El maldito destino de Kara Thrace.
En unos minutos no quedan sino las cenizas, y tú te quedas allí, encorvada y sola. Porque ya no hay nadie que te acompañe. Porque los has espantado a todos, y porque ya no sabes ni quién eres, ni cuál es tu nombre. Gritarías si pudieras, pero tu garganta ya no existe, ya no es sino un coágulo ardiente perdiéndose en el cielo gris.

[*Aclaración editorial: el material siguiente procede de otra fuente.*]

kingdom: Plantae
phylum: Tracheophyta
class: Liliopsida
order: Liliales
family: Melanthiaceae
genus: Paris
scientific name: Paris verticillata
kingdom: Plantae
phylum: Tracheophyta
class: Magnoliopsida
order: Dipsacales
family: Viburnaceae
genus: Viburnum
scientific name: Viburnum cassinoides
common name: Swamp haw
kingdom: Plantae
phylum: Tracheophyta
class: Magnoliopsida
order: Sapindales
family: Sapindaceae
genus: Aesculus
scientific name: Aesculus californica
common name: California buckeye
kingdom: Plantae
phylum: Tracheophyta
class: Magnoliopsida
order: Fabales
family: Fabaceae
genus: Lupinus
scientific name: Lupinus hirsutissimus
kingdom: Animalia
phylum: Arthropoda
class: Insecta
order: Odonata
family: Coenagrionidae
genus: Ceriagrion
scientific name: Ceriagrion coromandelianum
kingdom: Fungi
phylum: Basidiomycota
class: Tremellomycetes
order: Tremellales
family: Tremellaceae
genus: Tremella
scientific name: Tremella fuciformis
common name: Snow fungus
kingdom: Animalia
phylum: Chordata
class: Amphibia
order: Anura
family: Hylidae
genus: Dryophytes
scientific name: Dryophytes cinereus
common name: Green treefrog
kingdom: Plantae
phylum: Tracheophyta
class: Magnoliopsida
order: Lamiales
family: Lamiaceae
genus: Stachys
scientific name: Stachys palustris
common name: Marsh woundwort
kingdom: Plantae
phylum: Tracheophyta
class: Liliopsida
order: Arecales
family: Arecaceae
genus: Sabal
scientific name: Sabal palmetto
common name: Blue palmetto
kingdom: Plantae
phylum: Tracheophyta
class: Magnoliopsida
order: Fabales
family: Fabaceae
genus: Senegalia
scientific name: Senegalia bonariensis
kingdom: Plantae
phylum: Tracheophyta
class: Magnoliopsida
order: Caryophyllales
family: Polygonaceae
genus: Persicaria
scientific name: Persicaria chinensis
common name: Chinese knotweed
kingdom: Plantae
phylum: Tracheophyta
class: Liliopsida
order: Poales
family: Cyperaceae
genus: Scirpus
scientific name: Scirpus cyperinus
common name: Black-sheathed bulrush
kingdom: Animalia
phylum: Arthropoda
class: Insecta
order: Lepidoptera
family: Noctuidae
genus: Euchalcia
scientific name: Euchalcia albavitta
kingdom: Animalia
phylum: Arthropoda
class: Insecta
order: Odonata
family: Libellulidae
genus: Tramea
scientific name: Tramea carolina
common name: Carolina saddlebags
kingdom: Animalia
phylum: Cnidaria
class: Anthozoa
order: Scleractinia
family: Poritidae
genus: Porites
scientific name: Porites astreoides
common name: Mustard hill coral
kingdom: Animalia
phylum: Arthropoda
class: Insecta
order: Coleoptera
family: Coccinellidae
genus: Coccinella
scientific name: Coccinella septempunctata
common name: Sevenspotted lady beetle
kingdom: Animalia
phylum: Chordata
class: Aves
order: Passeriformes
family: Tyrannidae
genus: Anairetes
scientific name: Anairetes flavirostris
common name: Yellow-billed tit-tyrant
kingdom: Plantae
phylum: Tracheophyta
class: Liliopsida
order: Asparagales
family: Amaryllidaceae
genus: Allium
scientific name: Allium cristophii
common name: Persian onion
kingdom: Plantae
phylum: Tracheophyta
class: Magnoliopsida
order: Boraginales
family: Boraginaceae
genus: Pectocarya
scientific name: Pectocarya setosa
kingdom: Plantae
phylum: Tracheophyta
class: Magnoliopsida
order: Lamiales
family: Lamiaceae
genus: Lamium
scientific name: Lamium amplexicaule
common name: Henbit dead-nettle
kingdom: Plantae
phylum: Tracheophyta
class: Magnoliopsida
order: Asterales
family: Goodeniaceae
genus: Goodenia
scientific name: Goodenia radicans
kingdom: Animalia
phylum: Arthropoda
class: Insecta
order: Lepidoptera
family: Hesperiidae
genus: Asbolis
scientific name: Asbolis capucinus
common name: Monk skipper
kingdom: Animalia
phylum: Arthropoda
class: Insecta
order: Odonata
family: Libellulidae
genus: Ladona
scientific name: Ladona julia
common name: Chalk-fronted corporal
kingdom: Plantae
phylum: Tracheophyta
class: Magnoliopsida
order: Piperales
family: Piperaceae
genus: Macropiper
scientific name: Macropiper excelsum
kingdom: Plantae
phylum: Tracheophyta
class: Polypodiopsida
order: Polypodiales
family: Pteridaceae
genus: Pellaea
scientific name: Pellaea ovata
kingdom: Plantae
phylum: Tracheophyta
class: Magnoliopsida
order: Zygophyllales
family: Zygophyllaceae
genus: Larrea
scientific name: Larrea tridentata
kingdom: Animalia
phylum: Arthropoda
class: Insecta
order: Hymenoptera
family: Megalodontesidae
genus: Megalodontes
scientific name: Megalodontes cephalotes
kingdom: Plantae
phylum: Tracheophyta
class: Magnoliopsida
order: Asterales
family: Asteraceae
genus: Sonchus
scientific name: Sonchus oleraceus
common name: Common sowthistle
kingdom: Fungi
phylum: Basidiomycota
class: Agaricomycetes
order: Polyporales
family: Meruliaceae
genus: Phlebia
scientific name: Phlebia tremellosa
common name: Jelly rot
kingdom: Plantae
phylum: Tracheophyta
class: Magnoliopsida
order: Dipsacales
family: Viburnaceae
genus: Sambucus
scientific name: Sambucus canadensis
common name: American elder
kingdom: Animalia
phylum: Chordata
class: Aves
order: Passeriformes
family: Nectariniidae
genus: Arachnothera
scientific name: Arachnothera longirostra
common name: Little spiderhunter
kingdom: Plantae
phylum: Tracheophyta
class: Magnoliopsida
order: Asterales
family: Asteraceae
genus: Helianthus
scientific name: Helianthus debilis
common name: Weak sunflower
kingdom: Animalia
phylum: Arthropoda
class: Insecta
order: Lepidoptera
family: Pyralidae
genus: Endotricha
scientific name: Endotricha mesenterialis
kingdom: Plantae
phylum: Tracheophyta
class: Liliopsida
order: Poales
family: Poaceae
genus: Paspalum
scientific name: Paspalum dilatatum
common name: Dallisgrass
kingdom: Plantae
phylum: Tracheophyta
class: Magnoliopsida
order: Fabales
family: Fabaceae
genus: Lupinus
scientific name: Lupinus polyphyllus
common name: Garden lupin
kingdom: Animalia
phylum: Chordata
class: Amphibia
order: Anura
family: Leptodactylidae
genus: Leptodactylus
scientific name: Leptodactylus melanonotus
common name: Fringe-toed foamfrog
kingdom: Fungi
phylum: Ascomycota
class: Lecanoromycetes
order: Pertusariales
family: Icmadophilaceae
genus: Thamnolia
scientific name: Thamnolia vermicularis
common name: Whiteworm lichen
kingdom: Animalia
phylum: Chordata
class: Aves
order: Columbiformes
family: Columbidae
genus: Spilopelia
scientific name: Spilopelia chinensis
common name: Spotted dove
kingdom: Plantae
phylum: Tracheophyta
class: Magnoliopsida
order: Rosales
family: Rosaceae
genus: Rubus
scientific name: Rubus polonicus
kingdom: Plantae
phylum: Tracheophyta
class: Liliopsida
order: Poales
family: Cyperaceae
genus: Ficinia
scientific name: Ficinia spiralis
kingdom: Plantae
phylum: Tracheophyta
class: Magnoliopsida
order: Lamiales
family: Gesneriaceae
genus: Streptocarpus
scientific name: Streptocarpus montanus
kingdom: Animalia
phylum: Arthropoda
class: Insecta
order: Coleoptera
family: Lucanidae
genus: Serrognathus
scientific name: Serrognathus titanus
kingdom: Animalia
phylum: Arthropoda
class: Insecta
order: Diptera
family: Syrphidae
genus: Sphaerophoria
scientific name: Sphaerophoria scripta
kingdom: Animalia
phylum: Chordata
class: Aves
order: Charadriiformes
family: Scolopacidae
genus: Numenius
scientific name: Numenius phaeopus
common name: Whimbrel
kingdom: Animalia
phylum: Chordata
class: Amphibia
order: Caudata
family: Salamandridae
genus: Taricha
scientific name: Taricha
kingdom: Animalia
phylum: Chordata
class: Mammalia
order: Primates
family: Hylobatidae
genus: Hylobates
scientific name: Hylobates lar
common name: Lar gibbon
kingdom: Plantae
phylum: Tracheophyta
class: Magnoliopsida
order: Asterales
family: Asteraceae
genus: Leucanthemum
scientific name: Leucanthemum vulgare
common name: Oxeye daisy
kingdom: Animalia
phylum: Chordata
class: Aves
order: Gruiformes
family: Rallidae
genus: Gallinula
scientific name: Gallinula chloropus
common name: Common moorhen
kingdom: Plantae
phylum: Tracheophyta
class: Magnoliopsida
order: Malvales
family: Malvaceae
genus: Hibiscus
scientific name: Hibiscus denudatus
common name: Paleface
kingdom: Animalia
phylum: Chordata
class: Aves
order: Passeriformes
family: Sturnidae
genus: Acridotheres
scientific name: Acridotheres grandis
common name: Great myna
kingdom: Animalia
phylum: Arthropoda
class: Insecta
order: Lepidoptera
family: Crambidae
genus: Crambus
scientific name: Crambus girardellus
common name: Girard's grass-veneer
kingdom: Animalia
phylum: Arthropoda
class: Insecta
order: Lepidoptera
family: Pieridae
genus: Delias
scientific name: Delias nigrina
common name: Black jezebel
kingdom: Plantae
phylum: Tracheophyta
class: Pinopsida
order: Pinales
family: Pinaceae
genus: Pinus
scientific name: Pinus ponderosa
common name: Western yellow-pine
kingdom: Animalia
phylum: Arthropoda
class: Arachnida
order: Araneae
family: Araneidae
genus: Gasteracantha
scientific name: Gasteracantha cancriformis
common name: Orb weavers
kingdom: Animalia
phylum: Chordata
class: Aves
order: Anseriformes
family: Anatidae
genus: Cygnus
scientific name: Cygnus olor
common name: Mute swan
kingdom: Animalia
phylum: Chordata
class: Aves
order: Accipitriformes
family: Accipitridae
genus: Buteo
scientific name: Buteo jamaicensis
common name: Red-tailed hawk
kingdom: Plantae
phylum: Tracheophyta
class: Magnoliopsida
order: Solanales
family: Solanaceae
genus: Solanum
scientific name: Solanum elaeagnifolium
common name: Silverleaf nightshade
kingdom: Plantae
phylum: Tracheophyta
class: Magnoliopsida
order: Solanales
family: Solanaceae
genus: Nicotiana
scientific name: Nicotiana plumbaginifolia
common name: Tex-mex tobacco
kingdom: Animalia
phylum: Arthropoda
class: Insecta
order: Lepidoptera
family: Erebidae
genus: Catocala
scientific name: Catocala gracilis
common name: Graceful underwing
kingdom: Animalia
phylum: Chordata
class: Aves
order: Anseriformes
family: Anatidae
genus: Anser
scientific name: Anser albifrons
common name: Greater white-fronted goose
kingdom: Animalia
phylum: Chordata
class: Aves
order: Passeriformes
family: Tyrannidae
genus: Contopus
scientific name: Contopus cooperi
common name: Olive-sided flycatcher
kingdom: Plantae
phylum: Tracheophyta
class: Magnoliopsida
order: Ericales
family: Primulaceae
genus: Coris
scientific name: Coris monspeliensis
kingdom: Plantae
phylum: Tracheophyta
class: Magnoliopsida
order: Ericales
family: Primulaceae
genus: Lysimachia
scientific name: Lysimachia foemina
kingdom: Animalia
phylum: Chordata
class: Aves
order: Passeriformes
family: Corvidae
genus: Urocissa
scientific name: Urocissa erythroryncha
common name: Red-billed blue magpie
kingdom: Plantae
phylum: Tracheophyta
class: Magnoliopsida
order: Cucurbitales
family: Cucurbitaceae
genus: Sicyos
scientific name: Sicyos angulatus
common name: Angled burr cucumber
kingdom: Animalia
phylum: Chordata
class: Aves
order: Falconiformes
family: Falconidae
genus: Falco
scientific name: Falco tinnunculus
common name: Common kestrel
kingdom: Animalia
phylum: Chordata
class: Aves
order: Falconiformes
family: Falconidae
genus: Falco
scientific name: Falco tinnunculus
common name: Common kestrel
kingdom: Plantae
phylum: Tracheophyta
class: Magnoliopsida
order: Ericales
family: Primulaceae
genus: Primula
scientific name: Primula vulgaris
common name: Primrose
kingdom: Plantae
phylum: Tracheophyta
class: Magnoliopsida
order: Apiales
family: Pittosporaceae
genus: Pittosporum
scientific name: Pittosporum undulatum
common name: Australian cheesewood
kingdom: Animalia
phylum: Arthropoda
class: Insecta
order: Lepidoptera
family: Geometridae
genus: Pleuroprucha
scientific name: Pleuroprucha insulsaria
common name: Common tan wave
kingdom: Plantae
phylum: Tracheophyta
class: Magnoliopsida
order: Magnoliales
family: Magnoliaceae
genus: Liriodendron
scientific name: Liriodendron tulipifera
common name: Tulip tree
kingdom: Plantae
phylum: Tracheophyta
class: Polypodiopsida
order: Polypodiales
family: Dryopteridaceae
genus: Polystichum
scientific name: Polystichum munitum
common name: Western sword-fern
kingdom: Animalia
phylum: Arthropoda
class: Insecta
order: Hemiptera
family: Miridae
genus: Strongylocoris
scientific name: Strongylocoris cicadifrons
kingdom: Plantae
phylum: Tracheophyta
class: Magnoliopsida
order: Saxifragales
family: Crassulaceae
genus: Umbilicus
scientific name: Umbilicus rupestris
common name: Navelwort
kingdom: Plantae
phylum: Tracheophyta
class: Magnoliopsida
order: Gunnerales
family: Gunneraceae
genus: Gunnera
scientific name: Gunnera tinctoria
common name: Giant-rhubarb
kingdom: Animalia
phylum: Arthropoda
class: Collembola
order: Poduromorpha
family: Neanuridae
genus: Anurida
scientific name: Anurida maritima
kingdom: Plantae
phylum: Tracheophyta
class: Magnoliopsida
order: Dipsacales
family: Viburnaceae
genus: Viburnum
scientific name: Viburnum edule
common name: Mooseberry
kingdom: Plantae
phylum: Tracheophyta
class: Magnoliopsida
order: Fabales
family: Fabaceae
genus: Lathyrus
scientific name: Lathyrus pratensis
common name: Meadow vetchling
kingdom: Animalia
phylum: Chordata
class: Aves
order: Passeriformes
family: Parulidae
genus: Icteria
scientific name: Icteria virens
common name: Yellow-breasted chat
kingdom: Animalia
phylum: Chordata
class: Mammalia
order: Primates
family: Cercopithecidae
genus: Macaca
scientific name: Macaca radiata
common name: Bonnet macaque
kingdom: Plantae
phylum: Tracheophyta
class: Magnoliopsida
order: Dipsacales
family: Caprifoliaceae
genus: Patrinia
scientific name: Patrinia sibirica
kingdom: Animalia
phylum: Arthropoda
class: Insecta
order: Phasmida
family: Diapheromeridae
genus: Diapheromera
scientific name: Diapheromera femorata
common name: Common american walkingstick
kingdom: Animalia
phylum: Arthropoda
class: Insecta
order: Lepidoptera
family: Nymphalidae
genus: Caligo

Como para mantenerte viva, tus neuronas trabajan con rapidez, buscando aferrarse a algo. Te pierdes entre la hierba cobriza, entre los pastizales muertos, entre la tierra oscura manchada de sangre de civilizaciones. Ya no sientes tu piel como tuya y no reconoces tu cuerpo, y sin embargo, existe una certeza dentro de tu alma de la que no te puedes deshacer.
Vuelve a tu cabeza la imagen de aquella foto sonriente, al lado de una Kat muy orgullosa, e intentas reír porque te sientes incapaz de llorar. Habían pasado ya días desde tu regreso a la vida y nadie había osado a sacar aquella foto de aquel lugar. Ni Lee. Ni Sam. Ni el almirante Adama que te había llamado hija.
Todos te habían enterrado.
Habías arrancado aquella foto con furia, con desdén. Sabiéndote ya muerta, sabiéndote ya olvidada por aquellos hombres a los que amabas más que la vida misma. Lo habías hecho con el valor de una Kara del pasado, que sudaba, tomaba y frackeaba (Un fantasma que queda todavía entre tus caderas sedientas de algo más, entre su pecho muriendo por una certeza).
Y ahora ríes en tu miseria porque sientes que tal vez no debiste de haberlo hecho.